Switch if you run long autonomous sessions, prefer frontier models, or want direct control over token costs. Copilot may still be convenient, but convenience is expensive when the meter runs.
Skip paid Copilot if you are learning, coding occasionally, or mainly wanted unlimited AI for a fixed low price. That product is disappearing across the market, not only at GitHub.
What not to do
Do not take one viral screenshot as your exact future bill. Those cases may reflect heavy agentic use, unusual context, expensive models or bugs. Use them as warnings, not forecasts.
Do not trust the headline price alone. A $10 plan with a meter is not the same product as a $10 all-you-can-use subscription.

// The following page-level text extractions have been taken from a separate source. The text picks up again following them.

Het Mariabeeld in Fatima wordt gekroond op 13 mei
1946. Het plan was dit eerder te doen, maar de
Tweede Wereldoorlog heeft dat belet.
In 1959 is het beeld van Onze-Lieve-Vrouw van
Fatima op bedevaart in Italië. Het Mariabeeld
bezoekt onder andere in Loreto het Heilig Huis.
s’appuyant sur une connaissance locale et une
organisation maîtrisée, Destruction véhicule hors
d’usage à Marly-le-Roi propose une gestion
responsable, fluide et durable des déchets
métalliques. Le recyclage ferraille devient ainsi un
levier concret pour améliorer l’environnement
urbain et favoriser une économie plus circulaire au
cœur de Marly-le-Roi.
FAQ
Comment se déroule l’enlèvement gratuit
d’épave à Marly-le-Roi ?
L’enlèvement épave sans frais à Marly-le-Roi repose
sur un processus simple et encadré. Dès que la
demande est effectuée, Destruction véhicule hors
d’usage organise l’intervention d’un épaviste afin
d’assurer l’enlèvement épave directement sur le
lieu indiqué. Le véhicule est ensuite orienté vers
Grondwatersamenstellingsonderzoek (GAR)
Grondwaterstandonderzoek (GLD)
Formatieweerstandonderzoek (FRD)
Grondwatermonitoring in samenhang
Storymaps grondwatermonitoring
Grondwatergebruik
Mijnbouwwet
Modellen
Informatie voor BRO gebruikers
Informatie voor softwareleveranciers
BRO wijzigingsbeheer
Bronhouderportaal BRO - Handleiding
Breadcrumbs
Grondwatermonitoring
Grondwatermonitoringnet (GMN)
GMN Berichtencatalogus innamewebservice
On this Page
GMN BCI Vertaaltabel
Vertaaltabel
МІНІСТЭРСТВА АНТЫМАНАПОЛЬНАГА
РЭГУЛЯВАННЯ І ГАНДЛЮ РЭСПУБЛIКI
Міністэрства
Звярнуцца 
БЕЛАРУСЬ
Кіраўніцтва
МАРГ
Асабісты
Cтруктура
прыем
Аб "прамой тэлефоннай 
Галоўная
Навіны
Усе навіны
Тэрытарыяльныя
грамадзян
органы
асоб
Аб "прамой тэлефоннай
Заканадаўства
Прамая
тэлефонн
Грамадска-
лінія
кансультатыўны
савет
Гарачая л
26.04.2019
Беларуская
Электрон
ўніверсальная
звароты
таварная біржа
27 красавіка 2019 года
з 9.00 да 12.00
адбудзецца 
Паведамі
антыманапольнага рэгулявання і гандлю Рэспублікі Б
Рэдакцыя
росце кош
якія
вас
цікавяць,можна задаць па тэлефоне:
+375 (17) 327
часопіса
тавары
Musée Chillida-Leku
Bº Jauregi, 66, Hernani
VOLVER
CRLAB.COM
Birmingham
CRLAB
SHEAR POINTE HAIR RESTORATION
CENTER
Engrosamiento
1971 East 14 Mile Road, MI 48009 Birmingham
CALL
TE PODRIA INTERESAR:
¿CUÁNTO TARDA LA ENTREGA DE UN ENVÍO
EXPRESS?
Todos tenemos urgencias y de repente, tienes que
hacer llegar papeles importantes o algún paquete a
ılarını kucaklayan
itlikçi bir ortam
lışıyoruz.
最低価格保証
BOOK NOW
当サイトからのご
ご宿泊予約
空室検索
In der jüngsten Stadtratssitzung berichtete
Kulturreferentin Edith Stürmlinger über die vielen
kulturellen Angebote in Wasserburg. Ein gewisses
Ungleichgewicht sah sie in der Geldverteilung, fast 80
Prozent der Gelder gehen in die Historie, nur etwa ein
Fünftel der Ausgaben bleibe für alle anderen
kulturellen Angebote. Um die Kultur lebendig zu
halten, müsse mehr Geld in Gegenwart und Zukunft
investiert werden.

Do not let a team experiment freely without budgets. AI coding tools are starting to look like cloud services. Cloud services need limits, dashboards and owners.
Do not switch tools only because another product looks cheaper this month. Many AI coding vendors are moving toward the same reality: heavy inference costs money. The winning setup is not the one with the friendliest landing page. It is the one where you can predict and control usage.
Verdict
GitHub Copilot is still worth buying for developers who value tight GitHub integration, use mostly completions and short assistance, and can keep metered features under control.
It is a risky buy for power users who want long-running agents, frontier-model refactors and automated reviews without thinking about cost.
For individuals, the safest path is a one-month test with a hard budget cap. Use your normal workflow for a week, then look at the credits. If the numbers feel boring, keep it. If they feel like a second cloud bill, cancel or downgrade before the habit gets expensive.
For teams, Copilot should now be evaluated like infrastructure. Pick who can use agents, which models are allowed, what budgets apply, and which tasks justify the cost. The tool may still pay for itself. But the buying decision is no longer just "do developers like it?" It is "can we control the meter?